REQUIREMENT: Somewhere below are a line with "globe [164,214,208,257] ->" and a later line with "red pillow [501,126,559,221]". Output exactly those lines and all lines between them.

EXERCISE DATA:
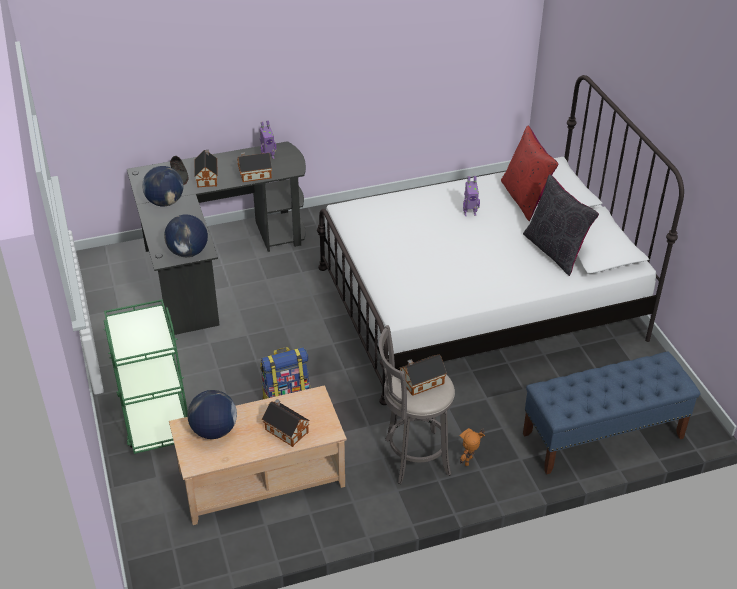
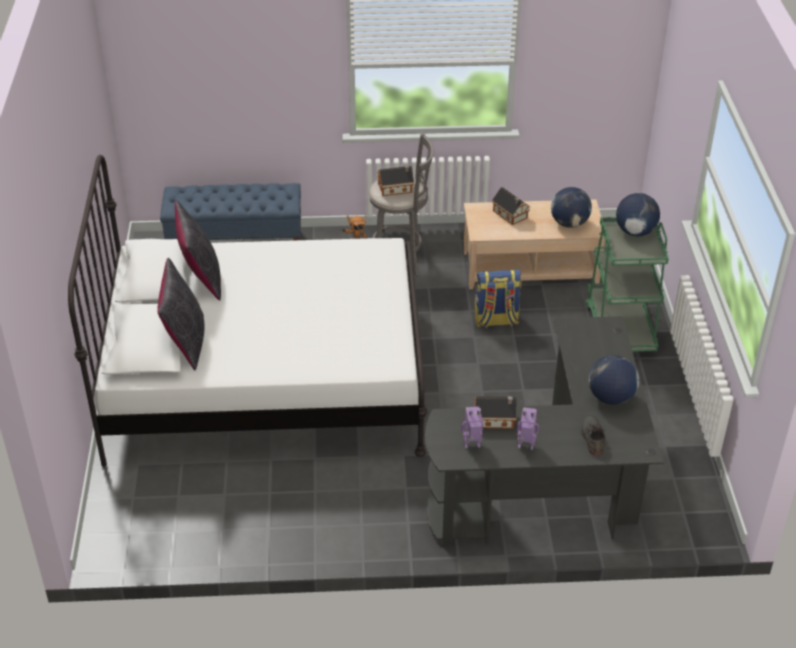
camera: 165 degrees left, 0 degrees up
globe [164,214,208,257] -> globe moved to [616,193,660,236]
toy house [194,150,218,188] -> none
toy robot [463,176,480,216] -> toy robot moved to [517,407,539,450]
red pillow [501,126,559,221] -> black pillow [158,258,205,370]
---
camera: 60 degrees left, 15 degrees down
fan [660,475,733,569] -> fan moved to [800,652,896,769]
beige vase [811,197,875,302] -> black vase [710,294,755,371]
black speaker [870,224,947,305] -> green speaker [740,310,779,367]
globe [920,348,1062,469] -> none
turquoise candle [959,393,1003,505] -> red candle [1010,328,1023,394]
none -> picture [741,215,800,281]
--
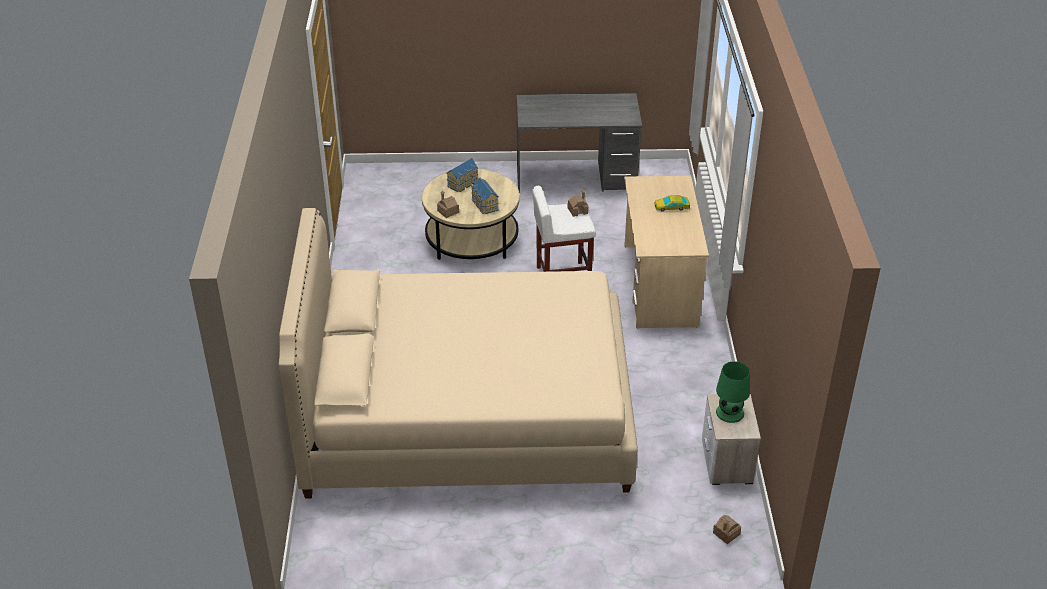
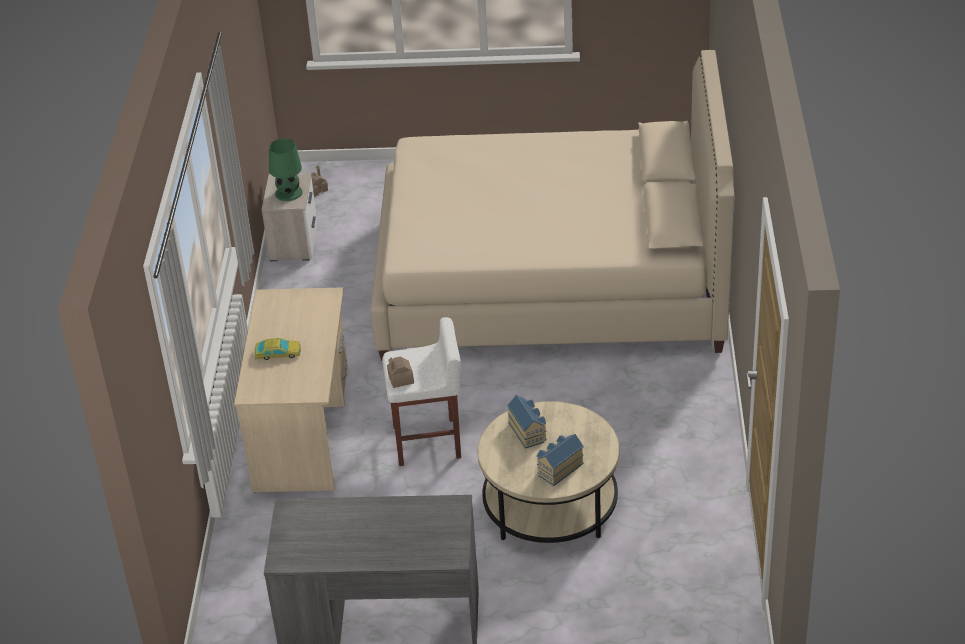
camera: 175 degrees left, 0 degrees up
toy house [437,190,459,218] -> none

ANSWER TO THE EXERCISE:
globe [164,214,208,257] -> globe moved to [616,193,660,236]
toy house [194,150,218,188] -> none
toy robot [463,176,480,216] -> toy robot moved to [517,407,539,450]
red pillow [501,126,559,221] -> black pillow [158,258,205,370]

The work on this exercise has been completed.